Live music on the ship is not exclusively Bon Jovi, however, and included performances by Johnny Rzeznik (pictured below), Grace Potter, BETSIE GØLD, Stewart Mac, Antonio Rivas, Hannah Wickland & The Steppin Stones, Kris Barras Band and the up and coming British rockers Collateral. Goo Goo Dolls frontman Rzeznik, fresh off a summer tour with Train, played on the pool deck (as did Potter) performing two sets — one acoustic and the other with Bon Jovi tribute band Slippery When Wet. “Sixthman does a really good job,” Rzeznik tells Variety. “We did another event with them … and know you are going to be treated well.”
The Goo Goo Dolls opened for Bon Jovi on the 2003 “Bounce” tour and while originally from Buffalo, New York, Rzenik now lives in New Jersey so naturally, he cracks a joke about highway exits. But seriously speaking, the singer hailed the cruise as an opportunity to get reacquainted with Bon Jovi’s fanbase, rest and recharge before the Sept. 13 release of the Goo Goo Dolls’ new album, “Miracle Pill.”
Artist BETSIE GØLD was also a previous warm-up act for Bon Jovi, at a 2017 show in Toronto. “Jon is a big influence,” she says. “I first heard of him when I was 13, and I said to my mum, ‘I want to do what they do and open for them one day.'”
The third night, Bon Jovi is onboard again and loose, joking that he had “brought the rain to Spain” and clearly having a blast with backing band The Kings of Suburbia.
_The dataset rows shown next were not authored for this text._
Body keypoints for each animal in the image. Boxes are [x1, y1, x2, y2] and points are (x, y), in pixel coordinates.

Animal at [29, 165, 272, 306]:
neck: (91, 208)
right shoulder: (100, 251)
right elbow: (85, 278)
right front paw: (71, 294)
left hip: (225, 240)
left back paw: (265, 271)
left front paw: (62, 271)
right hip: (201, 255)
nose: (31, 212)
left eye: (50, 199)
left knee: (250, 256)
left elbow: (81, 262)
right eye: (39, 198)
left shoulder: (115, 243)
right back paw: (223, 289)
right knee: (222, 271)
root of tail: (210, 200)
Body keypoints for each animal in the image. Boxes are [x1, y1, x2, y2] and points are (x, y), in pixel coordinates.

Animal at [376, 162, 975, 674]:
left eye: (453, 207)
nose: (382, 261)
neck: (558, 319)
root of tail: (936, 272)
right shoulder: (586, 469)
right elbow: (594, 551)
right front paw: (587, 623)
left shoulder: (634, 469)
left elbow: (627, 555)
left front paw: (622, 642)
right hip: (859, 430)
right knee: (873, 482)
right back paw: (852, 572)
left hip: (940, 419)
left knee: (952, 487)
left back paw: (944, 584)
Framing the evening as a “jukebox show” of favorite songs, his setlist includes Bon Jovi hits “Born To Be My Baby” and “You Give Love a Bad Name” and covers like the Rolling Stones’ “Honky Tonk Woman,” Bob Seger’s “Old Time Rock and Roll” and U2’s “When Love Comes to Town.”
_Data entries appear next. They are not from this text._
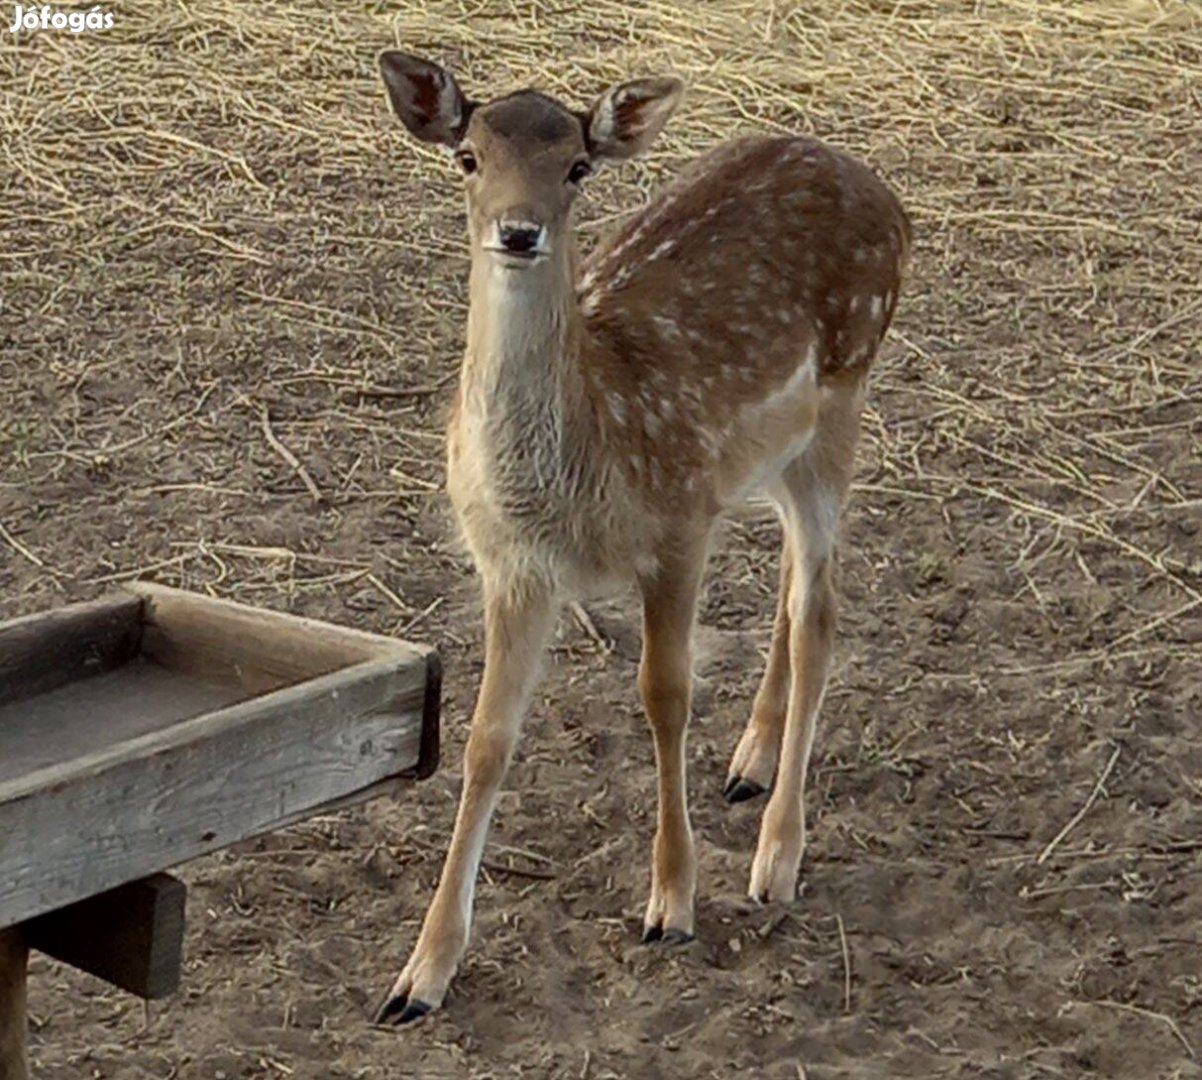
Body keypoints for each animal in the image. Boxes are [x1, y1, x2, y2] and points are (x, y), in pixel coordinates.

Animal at [375, 52, 908, 1028]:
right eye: (468, 157)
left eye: (578, 167)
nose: (518, 233)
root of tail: (885, 196)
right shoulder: (512, 566)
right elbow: (485, 739)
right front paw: (419, 977)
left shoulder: (677, 525)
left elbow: (665, 695)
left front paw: (672, 904)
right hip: (769, 457)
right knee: (791, 582)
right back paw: (748, 762)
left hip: (844, 397)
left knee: (821, 610)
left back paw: (777, 857)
No doubt, the carrot for fans, beyond the music, is the opportunity to be in close physical proximity to their idol. It’s what many onboard cited as the reason they ponied up anywhere from $1500 to $5,000-plus per person in addition to airfare to and from Barcelona. On one such occasion, Bon Jovi invited two fans to join him onstage — one named Kaitlyn won the hearts of the audience with a duet of “It’s My Life” (watch the video below). Bon Jovi was also charmed by the crowd, cooing “I never played live for women in hot tubs before… I kind of like it!”
The same can be said of the featured performers, like U.K. rockers Collateral, who won the opportunity to play on the ship. Set to release an album in February with distribution through Roulette Media Records, says frontman Angelo Tristan: “I couldn’t have asked for anything more. I have been a Bon Jovi fan since I was nine, and I still have the posters on my wall.”
Both nights, Bon Jovi posed for photos with fans at a meet and greet and allowed a few lucky die-hards to be escorted upstairs to the ship’s exclusive area, The Haven, to listen to three songs from the new album. These experiences were the culmination of a dream started by the star’s mother, Carol Ann, who once ran the fan club and came up with the idea of hosting resort takeovers in hotels for fans. When she retired from fan club duty, Bongiovi took over, revamping the business model to become what is now Jon Bon Jovi Runaway Tours, an opportunity for fans to travel to destinations –from Miami to Tokyo — with their favorite rock star.
“When people are paying a lot of money, you have to take care of people,” says Rzeznik, pointing to perks like free swag left in every state room nightly. “Jon’s is an important brand. It’s all about the experience.”